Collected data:
+++
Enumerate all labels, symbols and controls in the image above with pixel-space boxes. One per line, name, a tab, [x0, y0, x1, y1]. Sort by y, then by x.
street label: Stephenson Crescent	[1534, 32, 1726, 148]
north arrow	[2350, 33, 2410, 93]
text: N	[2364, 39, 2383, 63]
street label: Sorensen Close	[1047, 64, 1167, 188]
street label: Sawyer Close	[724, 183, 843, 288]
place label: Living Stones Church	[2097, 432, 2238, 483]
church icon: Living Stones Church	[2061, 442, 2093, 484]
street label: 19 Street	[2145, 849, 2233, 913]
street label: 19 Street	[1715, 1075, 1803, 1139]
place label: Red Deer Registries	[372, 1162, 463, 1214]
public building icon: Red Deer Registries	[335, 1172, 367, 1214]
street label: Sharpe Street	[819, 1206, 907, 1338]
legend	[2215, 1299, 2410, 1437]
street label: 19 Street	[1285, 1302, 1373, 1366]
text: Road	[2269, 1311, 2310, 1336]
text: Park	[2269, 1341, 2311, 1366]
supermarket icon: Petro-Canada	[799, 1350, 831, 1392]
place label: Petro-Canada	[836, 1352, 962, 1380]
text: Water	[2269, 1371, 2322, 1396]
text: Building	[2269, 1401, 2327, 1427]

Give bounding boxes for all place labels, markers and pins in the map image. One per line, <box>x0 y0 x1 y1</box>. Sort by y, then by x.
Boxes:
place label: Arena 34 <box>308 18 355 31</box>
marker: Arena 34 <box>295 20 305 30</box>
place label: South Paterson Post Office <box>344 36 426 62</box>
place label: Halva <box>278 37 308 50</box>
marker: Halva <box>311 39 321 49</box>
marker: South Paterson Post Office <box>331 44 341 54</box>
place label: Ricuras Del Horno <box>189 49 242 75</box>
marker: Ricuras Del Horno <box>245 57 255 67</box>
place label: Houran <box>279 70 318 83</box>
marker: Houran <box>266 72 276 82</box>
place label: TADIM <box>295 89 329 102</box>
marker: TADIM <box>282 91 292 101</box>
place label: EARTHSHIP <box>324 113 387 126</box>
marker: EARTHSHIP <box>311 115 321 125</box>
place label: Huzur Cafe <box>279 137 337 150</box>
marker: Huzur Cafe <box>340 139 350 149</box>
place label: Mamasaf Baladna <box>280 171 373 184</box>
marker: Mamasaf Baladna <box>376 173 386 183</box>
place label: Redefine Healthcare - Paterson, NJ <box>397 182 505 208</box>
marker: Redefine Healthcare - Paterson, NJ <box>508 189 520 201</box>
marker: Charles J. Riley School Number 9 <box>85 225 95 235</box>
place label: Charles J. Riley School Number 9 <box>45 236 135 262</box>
+++
[How to complete this task] Repeat each record verbatim.

[Solution]
Enumerate all labels, symbols and controls in the image above with pixel-space boxes. One per line, name, a tab, [x0, y0, x1, y1]. Sort by y, then by x.
street label: Stephenson Crescent	[1534, 32, 1726, 148]
north arrow	[2350, 33, 2410, 93]
text: N	[2364, 39, 2383, 63]
street label: Sorensen Close	[1047, 64, 1167, 188]
street label: Sawyer Close	[724, 183, 843, 288]
place label: Living Stones Church	[2097, 432, 2238, 483]
church icon: Living Stones Church	[2061, 442, 2093, 484]
street label: 19 Street	[2145, 849, 2233, 913]
street label: 19 Street	[1715, 1075, 1803, 1139]
place label: Red Deer Registries	[372, 1162, 463, 1214]
public building icon: Red Deer Registries	[335, 1172, 367, 1214]
street label: Sharpe Street	[819, 1206, 907, 1338]
legend	[2215, 1299, 2410, 1437]
street label: 19 Street	[1285, 1302, 1373, 1366]
text: Road	[2269, 1311, 2310, 1336]
text: Park	[2269, 1341, 2311, 1366]
supermarket icon: Petro-Canada	[799, 1350, 831, 1392]
place label: Petro-Canada	[836, 1352, 962, 1380]
text: Water	[2269, 1371, 2322, 1396]
text: Building	[2269, 1401, 2327, 1427]

Give bounding boxes for all place labels, markers and pins in the map image. One per line, <box>x0 y0 x1 y1</box>. Sort by y, then by x.
Boxes:
place label: Arena 34 <box>308 18 355 31</box>
marker: Arena 34 <box>295 20 305 30</box>
place label: South Paterson Post Office <box>344 36 426 62</box>
place label: Halva <box>278 37 308 50</box>
marker: Halva <box>311 39 321 49</box>
marker: South Paterson Post Office <box>331 44 341 54</box>
place label: Ricuras Del Horno <box>189 49 242 75</box>
marker: Ricuras Del Horno <box>245 57 255 67</box>
place label: Houran <box>279 70 318 83</box>
marker: Houran <box>266 72 276 82</box>
place label: TADIM <box>295 89 329 102</box>
marker: TADIM <box>282 91 292 101</box>
place label: EARTHSHIP <box>324 113 387 126</box>
marker: EARTHSHIP <box>311 115 321 125</box>
place label: Huzur Cafe <box>279 137 337 150</box>
marker: Huzur Cafe <box>340 139 350 149</box>
place label: Mamasaf Baladna <box>280 171 373 184</box>
marker: Mamasaf Baladna <box>376 173 386 183</box>
place label: Redefine Healthcare - Paterson, NJ <box>397 182 505 208</box>
marker: Redefine Healthcare - Paterson, NJ <box>508 189 520 201</box>
marker: Charles J. Riley School Number 9 <box>85 225 95 235</box>
place label: Charles J. Riley School Number 9 <box>45 236 135 262</box>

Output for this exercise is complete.